Staff photo by Matt Hamilton / Sarah Balentine talks to a client at the 988 call center on Sept. 30. The national hotlline has received more than 20,000 calls from Tennessee since its implementation in July.
Staff photo by Matt Hamilton / Sarah Balentine talks to a client at the 988 call center on Sept. 30. The national hotlline has received more than 20,000 calls from Tennessee since its implementation in July.

The three-digit, national Suicide and Crisis Lifeline, 988, has received roughly 21,000 calls from Tennessee in the six months since launching, according to state data.

The 988 number went live July 16 to serve as a universal entry point for people in mental health crises to reach a trained crisis counselor 24/7 -- similar to how 911 functions for emergency services.

Calls to 988 are routed to a call center where counselors determine what level of care is needed for a range of issues, including thoughts of suicide, mental health or substance use crisis and other types of emotional distress.

All 988 services are also open to friends and family members who need crisis support or help finding resources for a loved one. Those who access 988 services can do so without sharing their location and remain anonymous.

(READ MORE: New 988 hotline provides immediate help for mental health crises)

Although 10-digit crisis lines already existed, a Wednesday news release from the Tennessee Department of Mental Health and Substance Abuse Services said calls from the state to 988 increased by about 500 per month compared to the previous 10-digit National Suicide Prevention Lifeline number.

Of those from Tennessee who reached out, 42% just wanted to talk to someone about their situation, according to the release. The bulk of the calls resulted in nonemergency mental health referrals (30%), nonmental health community referrals (11%) or care coordination (10%).

"For the remainder, small percentages receive either a face-to-face mobile crisis evaluation (4%) or a referral to a hospital emergency department for medical treatment (2%)," the release states, noting about 3% of calls from Tennessee have prompted law enforcement intervention.
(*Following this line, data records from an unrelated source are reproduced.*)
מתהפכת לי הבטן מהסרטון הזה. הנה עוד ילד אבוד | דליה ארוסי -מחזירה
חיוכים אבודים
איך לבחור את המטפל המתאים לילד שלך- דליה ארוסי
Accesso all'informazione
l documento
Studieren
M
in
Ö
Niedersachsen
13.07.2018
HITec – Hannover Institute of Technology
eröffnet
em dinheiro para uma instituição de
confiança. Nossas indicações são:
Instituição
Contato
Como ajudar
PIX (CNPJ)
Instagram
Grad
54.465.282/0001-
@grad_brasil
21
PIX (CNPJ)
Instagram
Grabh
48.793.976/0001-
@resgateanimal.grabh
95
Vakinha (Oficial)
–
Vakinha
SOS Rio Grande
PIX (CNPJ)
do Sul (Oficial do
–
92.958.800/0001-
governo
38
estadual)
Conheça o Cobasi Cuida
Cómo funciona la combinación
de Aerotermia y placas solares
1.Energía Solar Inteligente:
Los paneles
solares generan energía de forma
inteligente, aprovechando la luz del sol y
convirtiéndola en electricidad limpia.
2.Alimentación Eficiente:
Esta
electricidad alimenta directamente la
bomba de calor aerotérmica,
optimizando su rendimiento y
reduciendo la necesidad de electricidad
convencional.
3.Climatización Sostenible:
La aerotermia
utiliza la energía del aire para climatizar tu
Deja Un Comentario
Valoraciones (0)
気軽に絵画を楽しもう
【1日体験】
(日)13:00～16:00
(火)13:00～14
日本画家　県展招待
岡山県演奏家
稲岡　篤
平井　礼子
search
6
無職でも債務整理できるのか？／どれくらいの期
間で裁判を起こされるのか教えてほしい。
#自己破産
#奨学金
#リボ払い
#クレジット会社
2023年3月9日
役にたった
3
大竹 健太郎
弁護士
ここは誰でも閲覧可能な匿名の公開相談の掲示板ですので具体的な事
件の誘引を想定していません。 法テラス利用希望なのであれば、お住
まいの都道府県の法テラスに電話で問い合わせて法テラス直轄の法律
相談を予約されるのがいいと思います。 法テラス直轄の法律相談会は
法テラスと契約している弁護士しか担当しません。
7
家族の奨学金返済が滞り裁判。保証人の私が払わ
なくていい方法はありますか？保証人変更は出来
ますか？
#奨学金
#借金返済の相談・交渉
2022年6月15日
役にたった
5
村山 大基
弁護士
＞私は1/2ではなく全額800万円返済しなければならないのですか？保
Volunteer Behavioral Health contracts with the state to cover 988 services for 29 counties, including those in the Chattanooga region.

Angie Duncan, the crisis call center coordinator for Volunteer Behavioral Health, said since 988 calls started coming in July, 988 call volumes for the region have increased by about 200 or more per month.

"Now we're up to like almost 800 (calls) a month just to 988," she said via phone Wednesday.

As of November, Volunteer Behavioral Health has answered 221 calls from Hamilton County alone.

(READ MORE: Mental health crisis among children is a national emergency, experts say. Here's where to get help in Chattanooga)

"Primary requests from callers seem to be those needing to talk to someone due to depression or recent traumatic experiences and not knowing how to get started with the process of how to get the help that they need," Duncan said via email. "We have also been getting more and more calls from family members who are very concerned about their loved ones and want to know what to do and what direction to go to get them help."

In addition to calling, people can text 988 or chat online through 988lifeline.org. In the second half of 2022, there were nearly 10,000 texts and chats to the 988 services from people in Tennessee, according to the news release.

"It's never been easier to connect with mental health care in a crisis thanks to 988," said Marie Williams, Tennessee Department of Mental Health and Substance Abuse Services commissioner, in the release. "Our state has an amazing network of crisis services and community mental health providers, and 988 is unlocking the door to mental health help that so many people need right now."